=== Record excerpts ===
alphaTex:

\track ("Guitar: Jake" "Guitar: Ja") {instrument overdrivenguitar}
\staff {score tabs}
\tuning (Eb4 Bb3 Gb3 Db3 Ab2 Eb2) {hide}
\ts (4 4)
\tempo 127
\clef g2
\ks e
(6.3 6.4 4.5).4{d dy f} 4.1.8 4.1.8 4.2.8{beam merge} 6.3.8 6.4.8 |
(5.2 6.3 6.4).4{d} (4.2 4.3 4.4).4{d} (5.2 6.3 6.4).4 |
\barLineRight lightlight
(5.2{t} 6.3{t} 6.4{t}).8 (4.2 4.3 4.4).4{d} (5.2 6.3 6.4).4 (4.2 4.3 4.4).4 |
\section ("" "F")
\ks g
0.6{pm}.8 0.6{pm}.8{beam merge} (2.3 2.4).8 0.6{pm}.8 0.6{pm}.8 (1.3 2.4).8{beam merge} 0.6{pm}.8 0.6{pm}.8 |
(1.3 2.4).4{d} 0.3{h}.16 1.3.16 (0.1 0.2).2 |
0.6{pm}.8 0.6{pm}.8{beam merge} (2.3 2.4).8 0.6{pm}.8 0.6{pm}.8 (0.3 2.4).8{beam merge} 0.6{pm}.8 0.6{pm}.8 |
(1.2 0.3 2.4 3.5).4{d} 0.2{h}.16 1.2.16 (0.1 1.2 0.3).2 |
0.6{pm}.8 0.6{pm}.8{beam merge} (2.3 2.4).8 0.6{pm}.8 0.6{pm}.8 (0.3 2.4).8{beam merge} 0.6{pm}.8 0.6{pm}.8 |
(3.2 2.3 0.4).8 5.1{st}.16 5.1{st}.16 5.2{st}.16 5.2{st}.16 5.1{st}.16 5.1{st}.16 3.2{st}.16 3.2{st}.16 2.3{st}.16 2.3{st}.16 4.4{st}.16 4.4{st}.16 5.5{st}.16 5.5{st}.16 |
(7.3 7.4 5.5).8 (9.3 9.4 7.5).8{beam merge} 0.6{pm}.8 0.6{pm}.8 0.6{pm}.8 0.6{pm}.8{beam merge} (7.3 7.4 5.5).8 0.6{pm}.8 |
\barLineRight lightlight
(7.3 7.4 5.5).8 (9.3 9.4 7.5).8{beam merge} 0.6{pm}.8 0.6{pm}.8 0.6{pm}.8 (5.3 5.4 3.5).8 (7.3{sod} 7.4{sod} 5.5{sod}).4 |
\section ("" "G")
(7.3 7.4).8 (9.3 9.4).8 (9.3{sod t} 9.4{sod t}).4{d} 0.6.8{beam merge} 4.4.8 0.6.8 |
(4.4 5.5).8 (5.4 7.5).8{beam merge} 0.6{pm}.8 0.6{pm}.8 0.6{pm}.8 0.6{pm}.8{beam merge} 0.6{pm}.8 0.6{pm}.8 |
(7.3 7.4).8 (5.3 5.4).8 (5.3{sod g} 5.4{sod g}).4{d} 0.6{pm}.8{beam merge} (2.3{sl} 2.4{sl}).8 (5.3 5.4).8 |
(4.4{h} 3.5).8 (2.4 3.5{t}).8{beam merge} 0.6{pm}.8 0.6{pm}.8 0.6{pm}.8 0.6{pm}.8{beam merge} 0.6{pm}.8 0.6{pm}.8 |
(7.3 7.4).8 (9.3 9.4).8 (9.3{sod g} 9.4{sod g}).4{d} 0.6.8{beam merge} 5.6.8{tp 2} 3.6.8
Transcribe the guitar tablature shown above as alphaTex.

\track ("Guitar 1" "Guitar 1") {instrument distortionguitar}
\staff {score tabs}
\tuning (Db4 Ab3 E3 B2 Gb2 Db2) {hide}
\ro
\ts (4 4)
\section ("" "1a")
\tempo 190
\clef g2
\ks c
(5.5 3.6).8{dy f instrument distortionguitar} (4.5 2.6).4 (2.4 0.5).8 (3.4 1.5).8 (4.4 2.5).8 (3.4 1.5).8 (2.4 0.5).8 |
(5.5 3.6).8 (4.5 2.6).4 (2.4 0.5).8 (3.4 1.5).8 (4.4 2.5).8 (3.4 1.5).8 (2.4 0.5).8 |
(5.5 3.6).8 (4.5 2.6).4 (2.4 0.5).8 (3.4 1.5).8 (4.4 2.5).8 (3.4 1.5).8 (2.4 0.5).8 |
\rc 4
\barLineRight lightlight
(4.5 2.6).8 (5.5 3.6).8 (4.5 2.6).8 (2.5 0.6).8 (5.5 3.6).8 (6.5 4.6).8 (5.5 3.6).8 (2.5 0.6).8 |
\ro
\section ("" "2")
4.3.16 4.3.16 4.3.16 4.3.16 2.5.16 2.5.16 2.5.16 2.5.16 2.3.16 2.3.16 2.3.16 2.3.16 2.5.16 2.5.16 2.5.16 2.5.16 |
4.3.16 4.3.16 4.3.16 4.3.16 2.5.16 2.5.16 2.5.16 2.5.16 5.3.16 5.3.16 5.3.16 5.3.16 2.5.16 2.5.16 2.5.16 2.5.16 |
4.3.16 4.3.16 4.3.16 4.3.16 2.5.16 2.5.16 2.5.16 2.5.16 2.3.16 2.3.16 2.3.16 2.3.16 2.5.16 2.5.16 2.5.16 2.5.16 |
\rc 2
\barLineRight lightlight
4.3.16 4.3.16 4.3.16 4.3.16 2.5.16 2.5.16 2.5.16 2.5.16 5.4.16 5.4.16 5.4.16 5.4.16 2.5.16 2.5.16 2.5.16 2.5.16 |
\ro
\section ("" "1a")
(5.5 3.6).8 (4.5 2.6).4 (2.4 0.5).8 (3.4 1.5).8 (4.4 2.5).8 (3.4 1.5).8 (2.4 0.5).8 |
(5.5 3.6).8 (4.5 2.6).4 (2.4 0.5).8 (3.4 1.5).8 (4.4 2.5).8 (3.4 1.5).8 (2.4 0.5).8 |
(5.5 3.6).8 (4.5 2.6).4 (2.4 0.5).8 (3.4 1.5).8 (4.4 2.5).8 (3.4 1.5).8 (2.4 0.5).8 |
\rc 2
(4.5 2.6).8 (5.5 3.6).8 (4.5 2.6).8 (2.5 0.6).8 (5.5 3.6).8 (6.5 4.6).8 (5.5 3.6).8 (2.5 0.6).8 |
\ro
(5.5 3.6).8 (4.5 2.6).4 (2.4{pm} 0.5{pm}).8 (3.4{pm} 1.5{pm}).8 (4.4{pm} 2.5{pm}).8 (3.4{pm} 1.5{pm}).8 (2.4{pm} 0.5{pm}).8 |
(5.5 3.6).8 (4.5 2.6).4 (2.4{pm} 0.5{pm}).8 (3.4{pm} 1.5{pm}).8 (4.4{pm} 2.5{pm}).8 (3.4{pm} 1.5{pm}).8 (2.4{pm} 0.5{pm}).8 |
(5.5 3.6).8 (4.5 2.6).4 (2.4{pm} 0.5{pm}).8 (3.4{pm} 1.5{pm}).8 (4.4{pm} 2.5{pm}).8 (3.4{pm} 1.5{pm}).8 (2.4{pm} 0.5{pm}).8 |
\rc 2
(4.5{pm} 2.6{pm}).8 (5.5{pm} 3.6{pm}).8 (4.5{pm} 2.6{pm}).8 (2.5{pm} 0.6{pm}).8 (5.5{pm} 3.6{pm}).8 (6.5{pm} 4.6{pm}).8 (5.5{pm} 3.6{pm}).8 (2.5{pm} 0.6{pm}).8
===
**Required task:**
Copy out the whole listing above with every "lightlight" switched to "lightheavy". Leave everything else as it is.

**Solution to the exercise:**
alphaTex:

\track ("Guitar: Jake" "Guitar: Ja") {instrument overdrivenguitar}
\staff {score tabs}
\tuning (Eb4 Bb3 Gb3 Db3 Ab2 Eb2) {hide}
\ts (4 4)
\tempo 127
\clef g2
\ks e
(6.3 6.4 4.5).4{d dy f} 4.1.8 4.1.8 4.2.8{beam merge} 6.3.8 6.4.8 |
(5.2 6.3 6.4).4{d} (4.2 4.3 4.4).4{d} (5.2 6.3 6.4).4 |
\barLineRight lightheavy
(5.2{t} 6.3{t} 6.4{t}).8 (4.2 4.3 4.4).4{d} (5.2 6.3 6.4).4 (4.2 4.3 4.4).4 |
\section ("" "F")
\ks g
0.6{pm}.8 0.6{pm}.8{beam merge} (2.3 2.4).8 0.6{pm}.8 0.6{pm}.8 (1.3 2.4).8{beam merge} 0.6{pm}.8 0.6{pm}.8 |
(1.3 2.4).4{d} 0.3{h}.16 1.3.16 (0.1 0.2).2 |
0.6{pm}.8 0.6{pm}.8{beam merge} (2.3 2.4).8 0.6{pm}.8 0.6{pm}.8 (0.3 2.4).8{beam merge} 0.6{pm}.8 0.6{pm}.8 |
(1.2 0.3 2.4 3.5).4{d} 0.2{h}.16 1.2.16 (0.1 1.2 0.3).2 |
0.6{pm}.8 0.6{pm}.8{beam merge} (2.3 2.4).8 0.6{pm}.8 0.6{pm}.8 (0.3 2.4).8{beam merge} 0.6{pm}.8 0.6{pm}.8 |
(3.2 2.3 0.4).8 5.1{st}.16 5.1{st}.16 5.2{st}.16 5.2{st}.16 5.1{st}.16 5.1{st}.16 3.2{st}.16 3.2{st}.16 2.3{st}.16 2.3{st}.16 4.4{st}.16 4.4{st}.16 5.5{st}.16 5.5{st}.16 |
(7.3 7.4 5.5).8 (9.3 9.4 7.5).8{beam merge} 0.6{pm}.8 0.6{pm}.8 0.6{pm}.8 0.6{pm}.8{beam merge} (7.3 7.4 5.5).8 0.6{pm}.8 |
\barLineRight lightheavy
(7.3 7.4 5.5).8 (9.3 9.4 7.5).8{beam merge} 0.6{pm}.8 0.6{pm}.8 0.6{pm}.8 (5.3 5.4 3.5).8 (7.3{sod} 7.4{sod} 5.5{sod}).4 |
\section ("" "G")
(7.3 7.4).8 (9.3 9.4).8 (9.3{sod t} 9.4{sod t}).4{d} 0.6.8{beam merge} 4.4.8 0.6.8 |
(4.4 5.5).8 (5.4 7.5).8{beam merge} 0.6{pm}.8 0.6{pm}.8 0.6{pm}.8 0.6{pm}.8{beam merge} 0.6{pm}.8 0.6{pm}.8 |
(7.3 7.4).8 (5.3 5.4).8 (5.3{sod g} 5.4{sod g}).4{d} 0.6{pm}.8{beam merge} (2.3{sl} 2.4{sl}).8 (5.3 5.4).8 |
(4.4{h} 3.5).8 (2.4 3.5{t}).8{beam merge} 0.6{pm}.8 0.6{pm}.8 0.6{pm}.8 0.6{pm}.8{beam merge} 0.6{pm}.8 0.6{pm}.8 |
(7.3 7.4).8 (9.3 9.4).8 (9.3{sod g} 9.4{sod g}).4{d} 0.6.8{beam merge} 5.6.8{tp 2} 3.6.8
Transcribe the guitar tablature shown above as alphaTex.

\track ("Guitar 1" "Guitar 1") {instrument distortionguitar}
\staff {score tabs}
\tuning (Db4 Ab3 E3 B2 Gb2 Db2) {hide}
\ro
\ts (4 4)
\section ("" "1a")
\tempo 190
\clef g2
\ks c
(5.5 3.6).8{dy f instrument distortionguitar} (4.5 2.6).4 (2.4 0.5).8 (3.4 1.5).8 (4.4 2.5).8 (3.4 1.5).8 (2.4 0.5).8 |
(5.5 3.6).8 (4.5 2.6).4 (2.4 0.5).8 (3.4 1.5).8 (4.4 2.5).8 (3.4 1.5).8 (2.4 0.5).8 |
(5.5 3.6).8 (4.5 2.6).4 (2.4 0.5).8 (3.4 1.5).8 (4.4 2.5).8 (3.4 1.5).8 (2.4 0.5).8 |
\rc 4
\barLineRight lightheavy
(4.5 2.6).8 (5.5 3.6).8 (4.5 2.6).8 (2.5 0.6).8 (5.5 3.6).8 (6.5 4.6).8 (5.5 3.6).8 (2.5 0.6).8 |
\ro
\section ("" "2")
4.3.16 4.3.16 4.3.16 4.3.16 2.5.16 2.5.16 2.5.16 2.5.16 2.3.16 2.3.16 2.3.16 2.3.16 2.5.16 2.5.16 2.5.16 2.5.16 |
4.3.16 4.3.16 4.3.16 4.3.16 2.5.16 2.5.16 2.5.16 2.5.16 5.3.16 5.3.16 5.3.16 5.3.16 2.5.16 2.5.16 2.5.16 2.5.16 |
4.3.16 4.3.16 4.3.16 4.3.16 2.5.16 2.5.16 2.5.16 2.5.16 2.3.16 2.3.16 2.3.16 2.3.16 2.5.16 2.5.16 2.5.16 2.5.16 |
\rc 2
\barLineRight lightheavy
4.3.16 4.3.16 4.3.16 4.3.16 2.5.16 2.5.16 2.5.16 2.5.16 5.4.16 5.4.16 5.4.16 5.4.16 2.5.16 2.5.16 2.5.16 2.5.16 |
\ro
\section ("" "1a")
(5.5 3.6).8 (4.5 2.6).4 (2.4 0.5).8 (3.4 1.5).8 (4.4 2.5).8 (3.4 1.5).8 (2.4 0.5).8 |
(5.5 3.6).8 (4.5 2.6).4 (2.4 0.5).8 (3.4 1.5).8 (4.4 2.5).8 (3.4 1.5).8 (2.4 0.5).8 |
(5.5 3.6).8 (4.5 2.6).4 (2.4 0.5).8 (3.4 1.5).8 (4.4 2.5).8 (3.4 1.5).8 (2.4 0.5).8 |
\rc 2
(4.5 2.6).8 (5.5 3.6).8 (4.5 2.6).8 (2.5 0.6).8 (5.5 3.6).8 (6.5 4.6).8 (5.5 3.6).8 (2.5 0.6).8 |
\ro
(5.5 3.6).8 (4.5 2.6).4 (2.4{pm} 0.5{pm}).8 (3.4{pm} 1.5{pm}).8 (4.4{pm} 2.5{pm}).8 (3.4{pm} 1.5{pm}).8 (2.4{pm} 0.5{pm}).8 |
(5.5 3.6).8 (4.5 2.6).4 (2.4{pm} 0.5{pm}).8 (3.4{pm} 1.5{pm}).8 (4.4{pm} 2.5{pm}).8 (3.4{pm} 1.5{pm}).8 (2.4{pm} 0.5{pm}).8 |
(5.5 3.6).8 (4.5 2.6).4 (2.4{pm} 0.5{pm}).8 (3.4{pm} 1.5{pm}).8 (4.4{pm} 2.5{pm}).8 (3.4{pm} 1.5{pm}).8 (2.4{pm} 0.5{pm}).8 |
\rc 2
(4.5{pm} 2.6{pm}).8 (5.5{pm} 3.6{pm}).8 (4.5{pm} 2.6{pm}).8 (2.5{pm} 0.6{pm}).8 (5.5{pm} 3.6{pm}).8 (6.5{pm} 4.6{pm}).8 (5.5{pm} 3.6{pm}).8 (2.5{pm} 0.6{pm}).8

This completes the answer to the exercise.